Personas should help you develop empathy for your users and customers. They encourage you to embrace a user-centredapproach: Putting the users first, and building a product that that truly benefits them. This avoids the fallacy of a solution-centric approach: worrying more about the product and its features and technologies than the reason people would want to buy and use it in the first place.
Alan Cooper pioneered personas in product development in the 1990ies. Today every product manager and product owner should be able to create and work with personas.
A Minimalist Persona Template
While personas are a powerful technique to capture knowledge about the users and customers of a product, it can be tricky to write effective personas: Some persona descriptions I have seen were too detailed and bloated; others lacked important information. That’s particularly true when agile and lean practices are applied, and good enough persona descriptions are appropriate, which are updated and refined as more knowledge about the users and customers becomes available.
Using personas for my own products, I have found that there are three pieces of information that are particularly valuable to creating effective personas: the persona’s picture and name, the persona’s details, and the persona’s goal. I therefore use the template below to write personas. Simply click in the picture to download the template as a PDF.

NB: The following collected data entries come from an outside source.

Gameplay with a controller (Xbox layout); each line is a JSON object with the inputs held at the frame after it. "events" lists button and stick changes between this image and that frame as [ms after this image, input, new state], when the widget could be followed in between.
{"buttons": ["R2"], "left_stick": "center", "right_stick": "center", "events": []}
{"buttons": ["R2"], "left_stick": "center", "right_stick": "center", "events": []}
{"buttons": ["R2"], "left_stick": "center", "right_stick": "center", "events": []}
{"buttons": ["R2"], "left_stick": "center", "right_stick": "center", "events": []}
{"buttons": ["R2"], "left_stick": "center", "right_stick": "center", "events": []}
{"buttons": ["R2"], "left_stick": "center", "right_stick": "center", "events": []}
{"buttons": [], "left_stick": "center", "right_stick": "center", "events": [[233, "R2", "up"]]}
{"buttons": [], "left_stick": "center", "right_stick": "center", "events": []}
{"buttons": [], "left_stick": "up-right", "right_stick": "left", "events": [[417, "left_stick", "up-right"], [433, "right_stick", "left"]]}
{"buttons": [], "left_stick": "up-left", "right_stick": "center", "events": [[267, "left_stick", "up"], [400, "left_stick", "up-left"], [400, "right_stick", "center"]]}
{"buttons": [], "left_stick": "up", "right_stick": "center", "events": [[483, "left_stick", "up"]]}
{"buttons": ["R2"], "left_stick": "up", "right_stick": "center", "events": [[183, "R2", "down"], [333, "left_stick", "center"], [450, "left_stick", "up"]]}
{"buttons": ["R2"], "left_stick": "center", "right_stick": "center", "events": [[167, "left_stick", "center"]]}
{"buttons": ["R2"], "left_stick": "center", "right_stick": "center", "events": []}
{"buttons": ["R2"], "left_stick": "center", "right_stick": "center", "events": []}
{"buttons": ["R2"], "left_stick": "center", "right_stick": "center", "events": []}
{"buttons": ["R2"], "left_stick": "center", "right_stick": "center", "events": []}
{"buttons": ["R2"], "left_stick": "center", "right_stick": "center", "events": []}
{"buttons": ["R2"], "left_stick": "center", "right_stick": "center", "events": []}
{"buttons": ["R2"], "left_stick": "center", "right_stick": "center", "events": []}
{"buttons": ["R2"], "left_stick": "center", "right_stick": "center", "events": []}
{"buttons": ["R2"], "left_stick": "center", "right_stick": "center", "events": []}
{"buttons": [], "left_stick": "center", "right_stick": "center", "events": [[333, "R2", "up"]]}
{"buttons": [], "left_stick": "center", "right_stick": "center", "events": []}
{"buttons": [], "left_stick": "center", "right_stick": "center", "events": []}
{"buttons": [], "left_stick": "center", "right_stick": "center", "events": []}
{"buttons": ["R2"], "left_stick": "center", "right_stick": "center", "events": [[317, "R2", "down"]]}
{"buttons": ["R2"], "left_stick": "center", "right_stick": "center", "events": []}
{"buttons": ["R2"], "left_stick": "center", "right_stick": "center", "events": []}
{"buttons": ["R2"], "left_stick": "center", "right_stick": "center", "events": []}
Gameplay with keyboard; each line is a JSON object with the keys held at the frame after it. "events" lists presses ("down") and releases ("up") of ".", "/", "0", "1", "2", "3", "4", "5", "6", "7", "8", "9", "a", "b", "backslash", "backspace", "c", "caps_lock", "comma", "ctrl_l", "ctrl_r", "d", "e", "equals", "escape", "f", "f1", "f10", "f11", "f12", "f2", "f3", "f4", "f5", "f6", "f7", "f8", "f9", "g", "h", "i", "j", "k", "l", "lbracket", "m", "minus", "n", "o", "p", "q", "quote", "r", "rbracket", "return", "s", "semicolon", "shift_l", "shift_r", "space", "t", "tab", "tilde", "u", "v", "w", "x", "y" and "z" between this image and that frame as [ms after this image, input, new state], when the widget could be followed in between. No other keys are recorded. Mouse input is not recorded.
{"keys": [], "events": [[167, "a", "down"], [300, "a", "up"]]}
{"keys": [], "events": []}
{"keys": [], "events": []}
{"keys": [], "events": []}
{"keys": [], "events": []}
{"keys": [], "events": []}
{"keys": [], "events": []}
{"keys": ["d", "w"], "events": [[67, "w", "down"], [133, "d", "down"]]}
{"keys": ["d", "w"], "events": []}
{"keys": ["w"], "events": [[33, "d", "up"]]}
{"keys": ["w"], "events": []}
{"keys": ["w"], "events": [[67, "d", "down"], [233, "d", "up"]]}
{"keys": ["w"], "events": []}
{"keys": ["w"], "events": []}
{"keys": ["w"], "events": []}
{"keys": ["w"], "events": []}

The first two sections in the template above describe who the persona is. The last one is particularly important, as it makes us ask why the persona would want to purchase or use our product.
An Example
Here is an example of how the template can be applied. It features one of the personas of a new book I recently started to work on:
Notice that I have tried to make the persona description as relevant as possible. I have left out information that is not essential to understand who the character is and why the person would want to read the book. For instance, I decided not to include Peter’s marital status.
At the same time, I have tried to be as specific as I can right now about the persona, so I can validate my assumptions. As I find out more about the target readers of the book, I will undoubtedly iterate over Peter’s description, and update it.
While refining your persona, ensure that the character is believable and that its description helps people empathise with the users. You can do this, for instance, by adding pictures, likes and dislikes to the characteristics.
Visualising the Personas
I prefer to capture personas on paper, so I can easily visualise them, for instance, by putting them on the Product Canvas, as the picture below illustrates. An A4 paper sheet usually works well.
Another advantage of using paper-based personas is the limited space available. This helps us focus on the relevant information rather than writing everything down we believe to know about the user.